Because I had seen a pastor when I was in secondary school once a week for nearly two years, I assumed that seeing a pastor at Fox would be a good idea. After all, I had developed a good relationship with my high school pastor, so why wouldn’t I develop one with a pastor at a Quaker campus? During my second term, the pastor that I had been seeing gave me a book to read: Wesley Hill’s Washed and Waiting. At first, I thought nothing of it because we had been talking about LGBTQ+ Christians. As I began to read it, he started asking me questions such as, ‘Do you see any similarities between your stories?’ I tried telling him that I was not gay, but he didn’t believe me. He went on to tell me about other LGBTQ+ Christians who had chosen celibacy as their way of rationalising their faith with their orientation. Yet he never believed me that I wasn’t gay.
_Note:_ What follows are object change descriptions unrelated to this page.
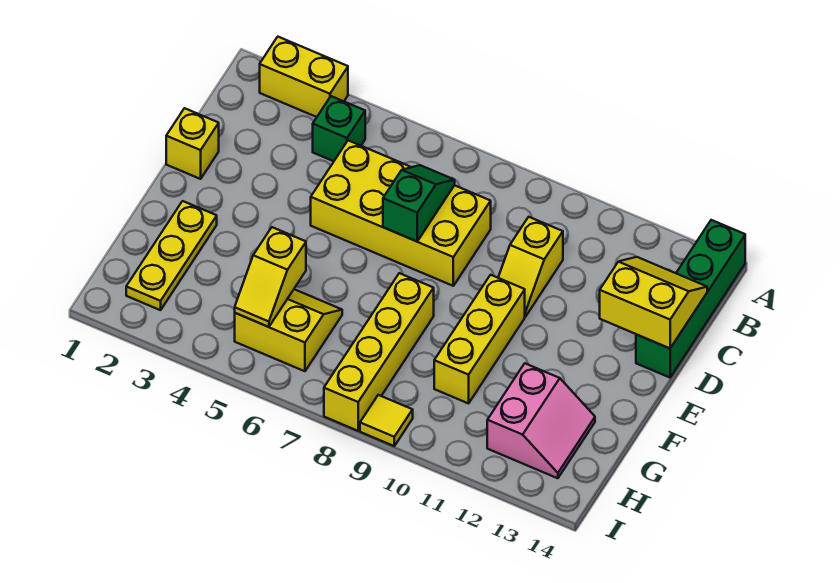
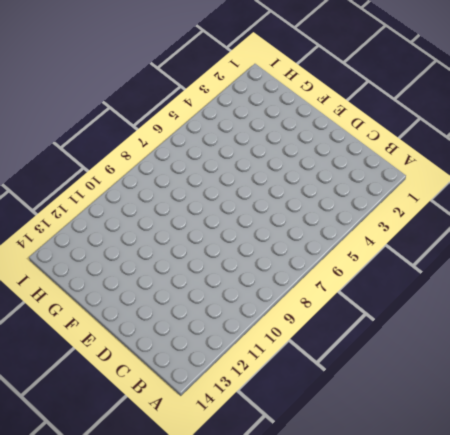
none -> yellow 1x2 brick [260,37,348,117]
none -> green 1x4 brick [636,220,745,378]
none -> green 1x1 brick [313,96,365,161]

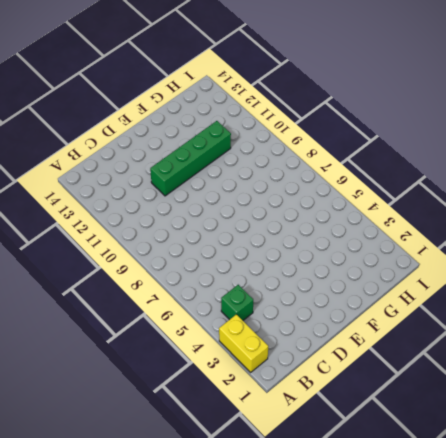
green 1x4 brick [150,121,231,196] -> green 1x4 brick moved to [636,220,745,378]
none -> yellow 2x4 brick [311,140,491,286]
none -> yellow 1x2 slope [498,217,563,316]
none -> yellow 1x1 brick [166,108,219,179]

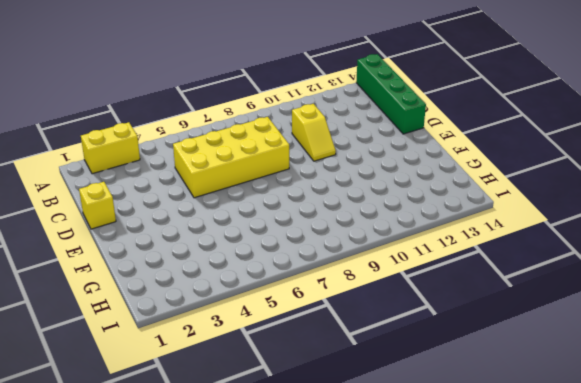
none -> green 1x1 brick [313,96,365,161]
none -> yellow 1x3 brick [434,275,525,403]
none -> yellow 1x3 plate [126,201,217,310]

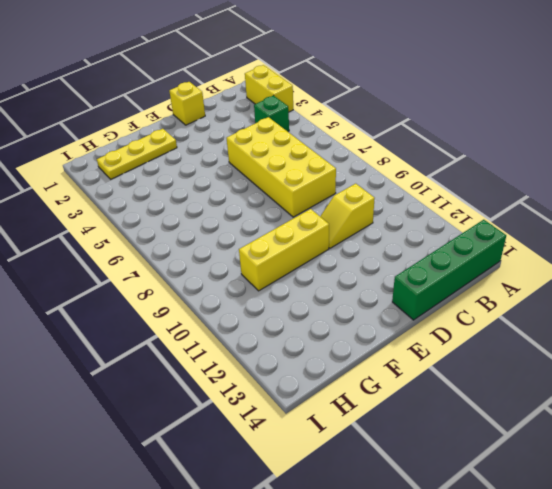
none -> yellow 1x4 brick [324,273,434,431]
none -> yellow 2x2 slope [235,289,342,371]
none -> pink 2x2 slope [487,364,595,478]

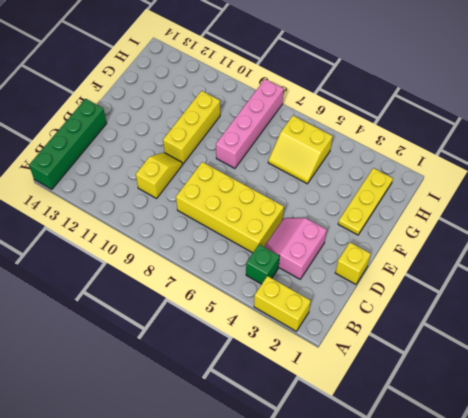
pink 2x2 slope [264,218,327,279] -> pink 2x2 slope moved to [487,364,595,478]
pink 1x4 brick [216,79,284,168] -> yellow 1x4 brick [324,273,434,431]
none -> yellow 1x1 tile [360,395,413,446]
none -> green 1x2 slope [383,165,455,241]
none -> yellow 2x2 slope [600,257,707,348]

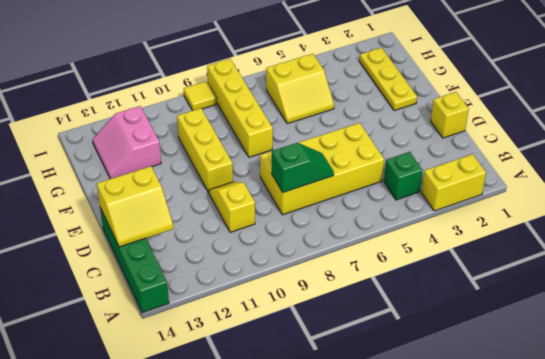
green 1x2 slope [272,143,334,193] -> green 1x2 slope turned to [383,165,455,241]
none -> yellow 1x2 slope [235,227,306,327]

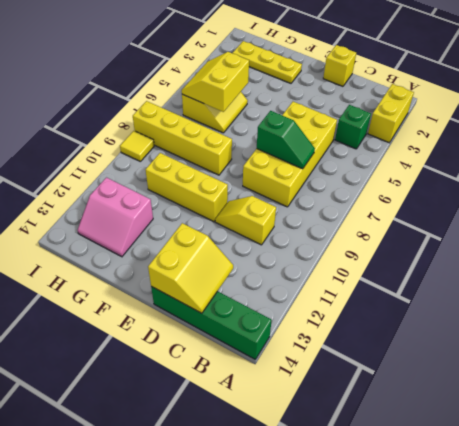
yellow 2x2 slope [182,52,249,112] -> yellow 1x2 slope [235,227,306,327]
I’m not gay; I’m asexual and panromantic. I am not a Christian; I am non-religious. Being asexual has its major downsides, and one of those is the intense feeling of loneliness that comes with being the literal ‘Other’ to all other orientations. Where they are sexual, you are not. You will never love them as they love you, and they will never love you as you love them. In the words of another asexual, “I feel like it’s one thing to tell your significant other that you’re not ready to have sex yet and another to tell them you’re *never* going to be ready” (no emphasis added).

My depression continued to become at problem during my second and third terms at Fox, and the school’s response was to violate my FERPA protections and demand my psychological records from the Health and Counselling Centre as well as force me to sign a non-disclosure agreement regarding my freedom of speech pertaining to my personal life. I could only speak about my life to the pastor, my Area Co-ordinator, or a therapist, preferably a university therapist. If I did not turn over my records, sign the agreement, or if I broke the agreement, my status as a student would come under review. Faced with that, I signed the agreement and granted access to my records.

I left Fox after my fourth term because of the rise in tuition as well as because of the treatment that I received, among other things, as an LGBTQ+ student, as a liberal, as a non-religious person, and as a student of Middle Eastern descent. This cannot be allowed to continue. If a student chooses to seek out ex-gay therapy, that is their decision. However, no student should have it thrust upon them—especially as a minor—and no student should have their FERPA rights violated and threatened with expulsion for seeking the community that George Fox prides itself on having. There is nothing ‘Christian’ about this; actually, there sadly is. But there is nothing ‘Christ-like’ about this.